2021 Q3 Hyperledger Ursa

Created by Hart Montgomery, last modified by Gari Singh on Oct 16, 2021

Project Health

The health of Ursa has stabilized, although it continues to be mixed.  Our contributions were especially low this quarter:  pretty much only some basic upkeep stuff was done.  However, some of this is due to the fact that we have been working on some pretty huge feature improvements coming soon, and these will be contributed in the near future.  We will explain more on this later.

We have not done as much as we would have liked this quarter to better optimize community outreach efforts.  Ry and David B have committed to helping us, and we will work with them  this fall to get moving on outreach.  Unfortunately, we are heavily dependent on a small handful of core contributors, and if they get busy (which happened this summer), then large-scale progress tends to slow down.

However, despite contributions being down, Ursa meetings are still well-attended and communication channels are still active.  It seems like many people in Hyperledger (and outside communities) are still interested in using and learning about cryptography, but just not interested in building novel cryptosystems.  We have also garnered more interest from the Aries community, mostly through discussing a BBS+ LD-proof vulnerability (essentially, a proof construction leaks more information than is desirable).  This is an interesting case where a higher-layer use pattern causes undesirable security properties.  More communication between the Aries and Ursa contributors is a step in the right direction towards Ursa health, and, in our opinion, the health of Hyperledger as a whole.

Required Information

  1. Have you switched from master to main in all your repos ? Yes.
  2. Have you implemented the Common Repository Structure in all your repos ? No, sorry.

Questions/Issues for the TSC

We don’t have any current issues or questions for the TSC.

We say something like this in pretty much every report, but we want to reiterate that we are always interested in getting in touch with others who want to use cryptography, and particularly so for people that want to use non-standardized crypto like threshold signatures or zero knowledge proofs. If this describes you, please feel free to get in touch with us.

Yes, that was a cut and paste, and yes, we will continue to post it. Please talk to us!

Releases

We did not have a release since the last report (our last release was in May).  However, we should have a new release very soon (perhaps by the time you read this), so we will maintain at least a not unreasonable release cadence.

Overall Activity in the Past Quarter

Our communication channels continue to be relatively active (they’re obviously not Fabric-levels of active, but for us, things move).

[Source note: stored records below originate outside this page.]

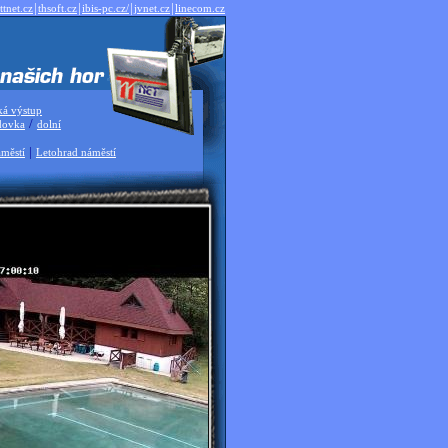
|
|
|
|
ttnet.cz
thsoft.cz
ibis-pc.cz/
jvnet.cz
linecom.cz
ká výstup
/
dovka
dolní
|
městí
Letohrad náměstí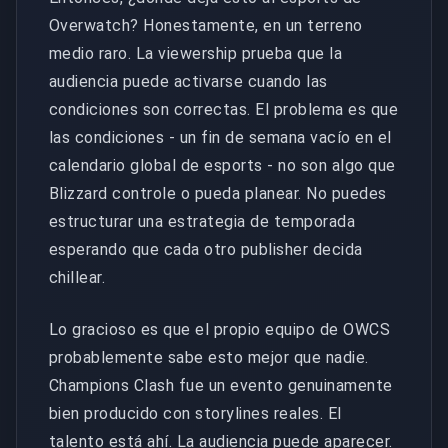
Overwatch? Honestamente, en un terreno
medio raro. La viewership prueba que la
audiencia puede activarse cuando las
condiciones son correctas. El problema es que
las condiciones - un fin de semana vacío en el
calendario global de esports - no son algo que
Blizzard controle o pueda planear. No puedes
estructurar una estrategia de temporada
esperando que cada otro publisher decida
chillear.
Lo gracioso es que el propio equipo de OWCS
probablemente sabe esto mejor que nadie.
Champions Clash fue un evento genuinamente
bien producido con storylines reales. El
talento está ahí. La audiencia puede aparecer.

We have noticed a recent uptick in traffic, which has been nice and maybe correlated with the HGF. The email list doesn’t see a lot of traffic but we get a number of questions on rocketchat that are usually answered quickly.

We didn’t have a lot of big code contributions show up:  there was basically just maintenance work.

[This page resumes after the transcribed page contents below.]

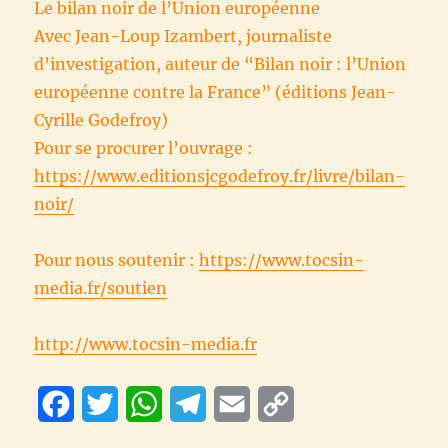
Le bilan noir de l’Union européenne
Avec Jean-Loup Izambert, journaliste
d’investigation, auteur de “Bilan noir : l’Union
européenne contre la France” (éditions Jean-
Cyrille Godefroy)
Pour se procurer l’ouvrage :
https://www.editionsjcgodefroy.fr/livre/bilan-
noir/
Pour nous soutenir :
https://www.tocsin-
media.fr/soutien
http://www.tocsin-media.fr
F
T
W
T
E
C
a
w
h
e
m
o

On the other hand, there has been a lot of work done recently (with the intention of contributing it to Ursa) that has not made it in to Ursa yet.  In particular, we expect to add to Ursa some exciting new zero knowledge proof functionality in the form of a “compiler” that takes R1CS representations of statements and can “compile” them into ZK proofs using a number of different backend systems.  This will enable us to keep high-level, application layer crypto code the same while switching ZK backends as the ZK proof systems themselves improve and change.  Although this has not been contributed yet, we have talked extensively about it, and certain members of the Ursa community (Avradip, and especially Mike) have spent a lot of time on it.  So we think this qualifies as overall activity even if it hasn’t made its way to Ursa yet.

Current Plans

Our immediate plans involve getting our new ZK code merged into Ursa.  This should allow people to use ZK proofs more easily, and we know th”at some companies that use Hyperledger are planning on putting this library to work in practice (Fujitsu, for one).  

At some point this year, we’ll work on adding post-quantum implementations. The timeline for this depends a bit on NIST though.  We also need to see when people start demanding post-quantum crypto, as this hasn’t happened to a large degree in the blockchain space yet (possibly because some post-quantum protocols, like zero-knowledge proofs, are extremely expensive computationally).

In terms of community management, we our discussing with Ry and David B about how to better do community outreach so that we can find more contributors and users. We recognize that it is hard to find talented cryptographers and cryptographic engineers with time to contribute, but we need to expand our contributor base and so are going to make a concerted effort to do so.

Maintainer Diversity

Mike Lodder (Independent)

Brent Zundel (Evernym Inc.)

Dave Huseby (Independent)

Hart Montgomery (Fujitsu)

Dan Middleton (Intel)

We have more maintainers, but this is the group that generally participates actively.  

Contributor Diversity

Here is the link from LF analytics:  https://insights.lfx.linuxfoundation.org/projects/hyperledger%2Fursa/dashboard?time=%7B%22from%22:%22now-90d%22,%22type%22:%22datemath%22,%22to%22:%22now%22%7D .  

Our contribution levels are low this quarter, but we expect to see a number of substantial contributions hit soon (e.g. the ZK proof framework we have mentioned earlier).

Additional Information

We don’t have a whole lot else to say!